Ein Autor sucht einen Stil, Vorwort des Lektors

oder: Lug und Trug, Literatur im Zeitalter des Internets und das Unvermögen eines Autors, die Verbrennung aller seiner Schriften zu veranlassen

An einem unaufdringlichen Sommermorgen rief mich der Cheflektor unseres Verlags an und fragte, ob ich wisse, wer Pavel Klemczek sei. Natürlich wusste ich das. Vor einiger Zeit hatte ich die Aufgabe übertragen bekommen, eine »Tschechische Reihe« herauszugeben, die dreizehn Werke der besten tschechischen Autoren durch alle Generationen umfassen sollte. Klemczek galt als Phantom, ein Schriftsteller, der von anderen tschechischen Autoren als Genius bezeichnet wurde, augenscheinlich aber sämtliche seiner Schriften verbrannt hatte, von denen nichts überdauert hatte. Manche behaupten gar, der Name sei ein Pseudonym Max Brods oder gar Kafkas selbst. »Ich weiß, wer Klemczek ist«, teilte ich dem Cheflektor mit.

»Kennst du auch einen Uri Katz?«, fragte er.
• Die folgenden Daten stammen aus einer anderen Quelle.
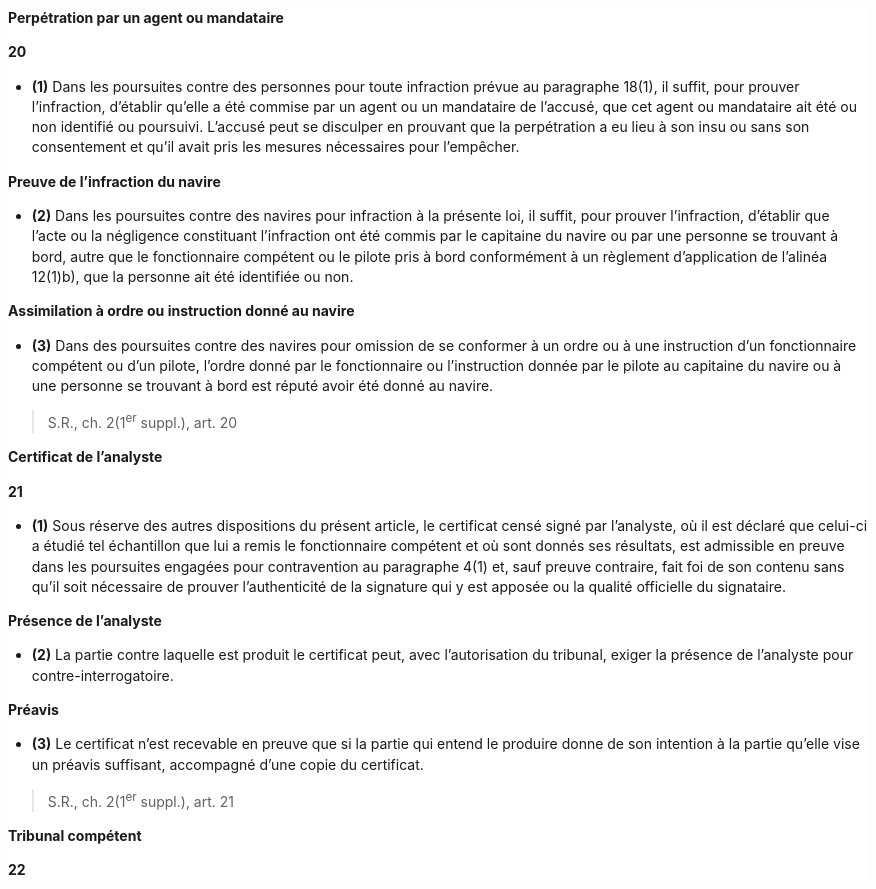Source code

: 



**Perpétration par un agent ou mandataire**

**20** 

- **(1)** Dans les poursuites contre des personnes pour toute infraction prévue au paragraphe 18(1), il suffit, pour prouver l’infraction, d’établir qu’elle a été commise par un agent ou un mandataire de l’accusé, que cet agent ou mandataire ait été ou non identifié ou poursuivi. L’accusé peut se disculper en prouvant que la perpétration a eu lieu à son insu ou sans son consentement et qu’il avait pris les mesures nécessaires pour l’empêcher.

**Preuve de l’infraction du navire**

- **(2)** Dans les poursuites contre des navires pour infraction à la présente loi, il suffit, pour prouver l’infraction, d’établir que l’acte ou la négligence constituant l’infraction ont été commis par le capitaine du navire ou par une personne se trouvant à bord, autre que le fonctionnaire compétent ou le pilote pris à bord conformément à un règlement d’application de l’alinéa 12(1)b), que la personne ait été identifiée ou non.

**Assimilation à ordre ou instruction donné au navire**

- **(3)** Dans des poursuites contre des navires pour omission de se conformer à un ordre ou à une instruction d’un fonctionnaire compétent ou d’un pilote, l’ordre donné par le fonctionnaire ou l’instruction donnée par le pilote au capitaine du navire ou à une personne se trouvant à bord est réputé avoir été donné au navire.
> S.R., ch. 2(1<sup>er</sup> suppl.), art. 20





**Certificat de l’analyste**

**21** 

- **(1)** Sous réserve des autres dispositions du présent article, le certificat censé signé par l’analyste, où il est déclaré que celui-ci a étudié tel échantillon que lui a remis le fonctionnaire compétent et où sont donnés ses résultats, est admissible en preuve dans les poursuites engagées pour contravention au paragraphe 4(1) et, sauf preuve contraire, fait foi de son contenu sans qu’il soit nécessaire de prouver l’authenticité de la signature qui y est apposée ou la qualité officielle du signataire.

**Présence de l’analyste**

- **(2)** La partie contre laquelle est produit le certificat peut, avec l’autorisation du tribunal, exiger la présence de l’analyste pour contre-interrogatoire.

**Préavis**

- **(3)** Le certificat n’est recevable en preuve que si la partie qui entend le produire donne de son intention à la partie qu’elle vise un préavis suffisant, accompagné d’une copie du certificat.
> S.R., ch. 2(1<sup>er</sup> suppl.), art. 21





**Tribunal compétent**

**22** 
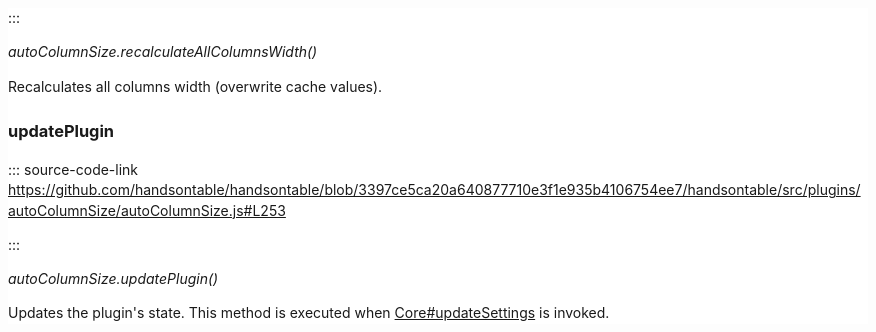 :::

_autoColumnSize.recalculateAllColumnsWidth()_

Recalculates all columns width (overwrite cache values).



### updatePlugin

::: source-code-link https://github.com/handsontable/handsontable/blob/3397ce5ca20a640877710e3f1e935b4106754ee7/handsontable/src/plugins/autoColumnSize/autoColumnSize.js#L253

:::

_autoColumnSize.updatePlugin()_

Updates the plugin's state. This method is executed when [Core#updateSettings](@/api/core.md#updatesettings) is invoked.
Kannte ich nicht. »Ein Drehbuchautor. Behauptet, eine halbe Erzählung von Klemczek zu haben.«

Ich schluckte. Vor allem, weil solche Dinge immer seltener werden. Heutzutage ist es schwer, vergessene Geschichten zu finden, denn im Zeitalter des Internets scheint es beinahe unmöglich, etwas in Vergessenheit geraten zu lassen. Lebte Kafka heute, hätte er Mühe, seine Schriften von jemandem verbrennen zu lassen. Andererseits, auch zu seiner Zeit ging der Plan ja nicht wirklich auf.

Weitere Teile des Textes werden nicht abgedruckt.